*WORK REQUIRED*. Reproduce every line of the listing below word for word, keeping the original order and wording.

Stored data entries
▼▼▼
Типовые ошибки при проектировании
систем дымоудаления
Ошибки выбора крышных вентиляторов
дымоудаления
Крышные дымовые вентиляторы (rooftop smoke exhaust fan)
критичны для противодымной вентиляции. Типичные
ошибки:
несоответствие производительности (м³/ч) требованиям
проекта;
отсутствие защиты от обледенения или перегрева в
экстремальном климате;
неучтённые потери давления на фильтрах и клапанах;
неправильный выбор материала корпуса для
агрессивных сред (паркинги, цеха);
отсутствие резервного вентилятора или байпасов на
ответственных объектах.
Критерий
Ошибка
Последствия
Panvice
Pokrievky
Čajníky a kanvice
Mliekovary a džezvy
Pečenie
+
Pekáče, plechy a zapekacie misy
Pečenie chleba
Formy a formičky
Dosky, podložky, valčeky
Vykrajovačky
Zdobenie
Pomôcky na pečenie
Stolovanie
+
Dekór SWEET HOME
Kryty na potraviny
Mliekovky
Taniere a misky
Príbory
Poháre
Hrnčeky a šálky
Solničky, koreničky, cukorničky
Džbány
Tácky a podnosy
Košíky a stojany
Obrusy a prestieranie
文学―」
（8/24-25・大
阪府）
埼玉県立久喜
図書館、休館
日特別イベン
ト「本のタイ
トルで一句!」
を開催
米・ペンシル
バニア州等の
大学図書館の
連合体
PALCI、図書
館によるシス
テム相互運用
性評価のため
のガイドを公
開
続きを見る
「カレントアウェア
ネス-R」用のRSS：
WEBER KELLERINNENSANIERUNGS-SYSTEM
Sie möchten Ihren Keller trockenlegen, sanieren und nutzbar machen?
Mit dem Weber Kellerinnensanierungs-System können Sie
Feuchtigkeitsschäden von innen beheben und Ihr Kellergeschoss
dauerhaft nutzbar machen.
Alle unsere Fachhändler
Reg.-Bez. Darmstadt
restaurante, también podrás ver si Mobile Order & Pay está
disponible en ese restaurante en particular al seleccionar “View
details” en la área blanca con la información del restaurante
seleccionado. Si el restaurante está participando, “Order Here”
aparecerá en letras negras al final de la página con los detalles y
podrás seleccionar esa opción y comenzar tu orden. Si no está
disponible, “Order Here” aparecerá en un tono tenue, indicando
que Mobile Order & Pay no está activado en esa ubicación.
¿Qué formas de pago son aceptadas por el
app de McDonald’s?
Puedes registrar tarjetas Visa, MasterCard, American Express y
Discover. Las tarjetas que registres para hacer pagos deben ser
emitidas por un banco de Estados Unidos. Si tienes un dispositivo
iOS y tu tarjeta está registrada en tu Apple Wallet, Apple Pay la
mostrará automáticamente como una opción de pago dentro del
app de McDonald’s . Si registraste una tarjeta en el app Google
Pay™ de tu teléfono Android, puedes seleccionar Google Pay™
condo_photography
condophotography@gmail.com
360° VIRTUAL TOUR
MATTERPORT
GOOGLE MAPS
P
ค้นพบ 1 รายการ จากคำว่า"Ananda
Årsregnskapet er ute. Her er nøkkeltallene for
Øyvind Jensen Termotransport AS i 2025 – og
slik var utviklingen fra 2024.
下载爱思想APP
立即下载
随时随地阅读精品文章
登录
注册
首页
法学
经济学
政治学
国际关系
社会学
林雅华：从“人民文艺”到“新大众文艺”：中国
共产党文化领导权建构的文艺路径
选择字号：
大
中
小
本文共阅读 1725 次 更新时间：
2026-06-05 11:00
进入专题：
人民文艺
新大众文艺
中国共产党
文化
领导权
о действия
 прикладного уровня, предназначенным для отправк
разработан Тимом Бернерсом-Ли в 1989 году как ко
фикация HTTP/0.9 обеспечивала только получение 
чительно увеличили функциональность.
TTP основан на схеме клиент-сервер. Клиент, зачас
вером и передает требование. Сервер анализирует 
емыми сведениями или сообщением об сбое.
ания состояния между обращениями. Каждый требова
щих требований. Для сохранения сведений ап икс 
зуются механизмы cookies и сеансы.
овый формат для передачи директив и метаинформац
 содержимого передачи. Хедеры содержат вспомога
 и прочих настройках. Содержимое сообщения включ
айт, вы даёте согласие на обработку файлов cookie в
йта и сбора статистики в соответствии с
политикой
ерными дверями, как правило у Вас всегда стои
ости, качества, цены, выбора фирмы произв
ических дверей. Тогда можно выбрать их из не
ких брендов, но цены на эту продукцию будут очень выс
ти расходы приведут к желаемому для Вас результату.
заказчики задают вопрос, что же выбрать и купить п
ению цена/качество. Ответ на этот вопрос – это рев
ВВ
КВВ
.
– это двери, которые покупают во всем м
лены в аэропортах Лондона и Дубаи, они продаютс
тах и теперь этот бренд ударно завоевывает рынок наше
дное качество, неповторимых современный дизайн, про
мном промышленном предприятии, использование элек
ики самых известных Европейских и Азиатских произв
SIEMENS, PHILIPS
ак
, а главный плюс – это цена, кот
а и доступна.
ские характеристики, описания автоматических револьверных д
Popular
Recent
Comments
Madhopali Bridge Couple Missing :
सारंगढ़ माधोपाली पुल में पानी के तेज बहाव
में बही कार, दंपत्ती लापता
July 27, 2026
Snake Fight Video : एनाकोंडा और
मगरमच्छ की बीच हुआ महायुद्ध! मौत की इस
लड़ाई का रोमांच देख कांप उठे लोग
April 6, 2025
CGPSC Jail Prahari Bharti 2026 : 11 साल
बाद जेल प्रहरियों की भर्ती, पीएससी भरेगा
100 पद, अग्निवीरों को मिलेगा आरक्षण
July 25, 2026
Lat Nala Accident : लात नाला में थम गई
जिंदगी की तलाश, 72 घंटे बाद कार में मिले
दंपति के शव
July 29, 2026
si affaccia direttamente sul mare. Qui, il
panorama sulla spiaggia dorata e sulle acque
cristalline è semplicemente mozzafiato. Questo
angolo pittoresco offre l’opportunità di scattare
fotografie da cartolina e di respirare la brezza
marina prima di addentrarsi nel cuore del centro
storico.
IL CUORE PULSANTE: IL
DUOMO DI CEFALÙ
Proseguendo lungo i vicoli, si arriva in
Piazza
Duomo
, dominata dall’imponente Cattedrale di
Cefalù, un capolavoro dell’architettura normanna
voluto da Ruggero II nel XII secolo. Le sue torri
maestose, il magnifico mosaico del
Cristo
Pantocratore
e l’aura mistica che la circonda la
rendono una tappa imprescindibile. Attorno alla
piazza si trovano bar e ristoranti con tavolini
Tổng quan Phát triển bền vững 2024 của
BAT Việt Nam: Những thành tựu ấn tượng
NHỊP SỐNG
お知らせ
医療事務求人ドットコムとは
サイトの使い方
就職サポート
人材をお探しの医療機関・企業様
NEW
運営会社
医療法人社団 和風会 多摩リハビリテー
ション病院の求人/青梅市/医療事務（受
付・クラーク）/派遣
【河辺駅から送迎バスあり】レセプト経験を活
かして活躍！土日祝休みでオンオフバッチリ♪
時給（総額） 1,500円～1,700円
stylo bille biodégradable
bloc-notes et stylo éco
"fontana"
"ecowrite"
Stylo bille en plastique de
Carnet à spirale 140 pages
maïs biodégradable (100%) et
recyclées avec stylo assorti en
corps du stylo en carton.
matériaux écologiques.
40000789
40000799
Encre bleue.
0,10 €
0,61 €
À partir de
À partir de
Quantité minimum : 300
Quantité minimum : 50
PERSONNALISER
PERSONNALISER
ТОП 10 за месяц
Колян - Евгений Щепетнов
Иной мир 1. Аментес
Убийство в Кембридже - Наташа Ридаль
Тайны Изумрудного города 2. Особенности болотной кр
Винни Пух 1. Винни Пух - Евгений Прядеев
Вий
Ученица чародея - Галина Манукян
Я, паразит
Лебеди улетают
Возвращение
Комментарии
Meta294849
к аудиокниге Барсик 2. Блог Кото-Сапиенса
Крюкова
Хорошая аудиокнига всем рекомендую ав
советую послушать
▲▲▲
*SOLUTION TO THIS TASK*.
Типовые ошибки при проектировании
систем дымоудаления
Ошибки выбора крышных вентиляторов
дымоудаления
Крышные дымовые вентиляторы (rooftop smoke exhaust fan)
критичны для противодымной вентиляции. Типичные
ошибки:
несоответствие производительности (м³/ч) требованиям
проекта;
отсутствие защиты от обледенения или перегрева в
экстремальном климате;
неучтённые потери давления на фильтрах и клапанах;
неправильный выбор материала корпуса для
агрессивных сред (паркинги, цеха);
отсутствие резервного вентилятора или байпасов на
ответственных объектах.
Критерий
Ошибка
Последствия
Panvice
Pokrievky
Čajníky a kanvice
Mliekovary a džezvy
Pečenie
+
Pekáče, plechy a zapekacie misy
Pečenie chleba
Formy a formičky
Dosky, podložky, valčeky
Vykrajovačky
Zdobenie
Pomôcky na pečenie
Stolovanie
+
Dekór SWEET HOME
Kryty na potraviny
Mliekovky
Taniere a misky
Príbory
Poháre
Hrnčeky a šálky
Solničky, koreničky, cukorničky
Džbány
Tácky a podnosy
Košíky a stojany
Obrusy a prestieranie
文学―」
（8/24-25・大
阪府）
埼玉県立久喜
図書館、休館
日特別イベン
ト「本のタイ
トルで一句!」
を開催
米・ペンシル
バニア州等の
大学図書館の
連合体
PALCI、図書
館によるシス
テム相互運用
性評価のため
のガイドを公
開
続きを見る
「カレントアウェア
ネス-R」用のRSS：
WEBER KELLERINNENSANIERUNGS-SYSTEM
Sie möchten Ihren Keller trockenlegen, sanieren und nutzbar machen?
Mit dem Weber Kellerinnensanierungs-System können Sie
Feuchtigkeitsschäden von innen beheben und Ihr Kellergeschoss
dauerhaft nutzbar machen.
Alle unsere Fachhändler
Reg.-Bez. Darmstadt
restaurante, también podrás ver si Mobile Order & Pay está
disponible en ese restaurante en particular al seleccionar “View
details” en la área blanca con la información del restaurante
seleccionado. Si el restaurante está participando, “Order Here”
aparecerá en letras negras al final de la página con los detalles y
podrás seleccionar esa opción y comenzar tu orden. Si no está
disponible, “Order Here” aparecerá en un tono tenue, indicando
que Mobile Order & Pay no está activado en esa ubicación.
¿Qué formas de pago son aceptadas por el
app de McDonald’s?
Puedes registrar tarjetas Visa, MasterCard, American Express y
Discover. Las tarjetas que registres para hacer pagos deben ser
emitidas por un banco de Estados Unidos. Si tienes un dispositivo
iOS y tu tarjeta está registrada en tu Apple Wallet, Apple Pay la
mostrará automáticamente como una opción de pago dentro del
app de McDonald’s . Si registraste una tarjeta en el app Google
Pay™ de tu teléfono Android, puedes seleccionar Google Pay™
condo_photography
condophotography@gmail.com
360° VIRTUAL TOUR
MATTERPORT
GOOGLE MAPS
P
ค้นพบ 1 รายการ จากคำว่า"Ananda
Årsregnskapet er ute. Her er nøkkeltallene for
Øyvind Jensen Termotransport AS i 2025 – og
slik var utviklingen fra 2024.
下载爱思想APP
立即下载
随时随地阅读精品文章
登录
注册
首页
法学
经济学
政治学
国际关系
社会学
林雅华：从“人民文艺”到“新大众文艺”：中国
共产党文化领导权建构的文艺路径
选择字号：
大
中
小
本文共阅读 1725 次 更新时间：
2026-06-05 11:00
进入专题：
人民文艺
新大众文艺
中国共产党
文化
领导权
о действия
 прикладного уровня, предназначенным для отправк
разработан Тимом Бернерсом-Ли в 1989 году как ко
фикация HTTP/0.9 обеспечивала только получение 
чительно увеличили функциональность.
TTP основан на схеме клиент-сервер. Клиент, зачас
вером и передает требование. Сервер анализирует 
емыми сведениями или сообщением об сбое.
ания состояния между обращениями. Каждый требова
щих требований. Для сохранения сведений ап икс 
зуются механизмы cookies и сеансы.
овый формат для передачи директив и метаинформац
 содержимого передачи. Хедеры содержат вспомога
 и прочих настройках. Содержимое сообщения включ
айт, вы даёте согласие на обработку файлов cookie в
йта и сбора статистики в соответствии с
политикой
ерными дверями, как правило у Вас всегда стои
ости, качества, цены, выбора фирмы произв
ических дверей. Тогда можно выбрать их из не
ких брендов, но цены на эту продукцию будут очень выс
ти расходы приведут к желаемому для Вас результату.
заказчики задают вопрос, что же выбрать и купить п
ению цена/качество. Ответ на этот вопрос – это рев
ВВ
КВВ
.
– это двери, которые покупают во всем м
лены в аэропортах Лондона и Дубаи, они продаютс
тах и теперь этот бренд ударно завоевывает рынок наше
дное качество, неповторимых современный дизайн, про
мном промышленном предприятии, использование элек
ики самых известных Европейских и Азиатских произв
SIEMENS, PHILIPS
ак
, а главный плюс – это цена, кот
а и доступна.
ские характеристики, описания автоматических револьверных д
Popular
Recent
Comments
Madhopali Bridge Couple Missing :
सारंगढ़ माधोपाली पुल में पानी के तेज बहाव
में बही कार, दंपत्ती लापता
July 27, 2026
Snake Fight Video : एनाकोंडा और
मगरमच्छ की बीच हुआ महायुद्ध! मौत की इस
लड़ाई का रोमांच देख कांप उठे लोग
April 6, 2025
CGPSC Jail Prahari Bharti 2026 : 11 साल
बाद जेल प्रहरियों की भर्ती, पीएससी भरेगा
100 पद, अग्निवीरों को मिलेगा आरक्षण
July 25, 2026
Lat Nala Accident : लात नाला में थम गई
जिंदगी की तलाश, 72 घंटे बाद कार में मिले
दंपति के शव
July 29, 2026
si affaccia direttamente sul mare. Qui, il
panorama sulla spiaggia dorata e sulle acque
cristalline è semplicemente mozzafiato. Questo
angolo pittoresco offre l’opportunità di scattare
fotografie da cartolina e di respirare la brezza
marina prima di addentrarsi nel cuore del centro
storico.
IL CUORE PULSANTE: IL
DUOMO DI CEFALÙ
Proseguendo lungo i vicoli, si arriva in
Piazza
Duomo
, dominata dall’imponente Cattedrale di
Cefalù, un capolavoro dell’architettura normanna
voluto da Ruggero II nel XII secolo. Le sue torri
maestose, il magnifico mosaico del
Cristo
Pantocratore
e l’aura mistica che la circonda la
rendono una tappa imprescindibile. Attorno alla
piazza si trovano bar e ristoranti con tavolini
Tổng quan Phát triển bền vững 2024 của
BAT Việt Nam: Những thành tựu ấn tượng
NHỊP SỐNG
お知らせ
医療事務求人ドットコムとは
サイトの使い方
就職サポート
人材をお探しの医療機関・企業様
NEW
運営会社
医療法人社団 和風会 多摩リハビリテー
ション病院の求人/青梅市/医療事務（受
付・クラーク）/派遣
【河辺駅から送迎バスあり】レセプト経験を活
かして活躍！土日祝休みでオンオフバッチリ♪
時給（総額） 1,500円～1,700円
stylo bille biodégradable
bloc-notes et stylo éco
"fontana"
"ecowrite"
Stylo bille en plastique de
Carnet à spirale 140 pages
maïs biodégradable (100%) et
recyclées avec stylo assorti en
corps du stylo en carton.
matériaux écologiques.
40000789
40000799
Encre bleue.
0,10 €
0,61 €
À partir de
À partir de
Quantité minimum : 300
Quantité minimum : 50
PERSONNALISER
PERSONNALISER
ТОП 10 за месяц
Колян - Евгений Щепетнов
Иной мир 1. Аментес
Убийство в Кембридже - Наташа Ридаль
Тайны Изумрудного города 2. Особенности болотной кр
Винни Пух 1. Винни Пух - Евгений Прядеев
Вий
Ученица чародея - Галина Манукян
Я, паразит
Лебеди улетают
Возвращение
Комментарии
Meta294849
к аудиокниге Барсик 2. Блог Кото-Сапиенса
Крюкова
Хорошая аудиокнига всем рекомендую ав
советую послушать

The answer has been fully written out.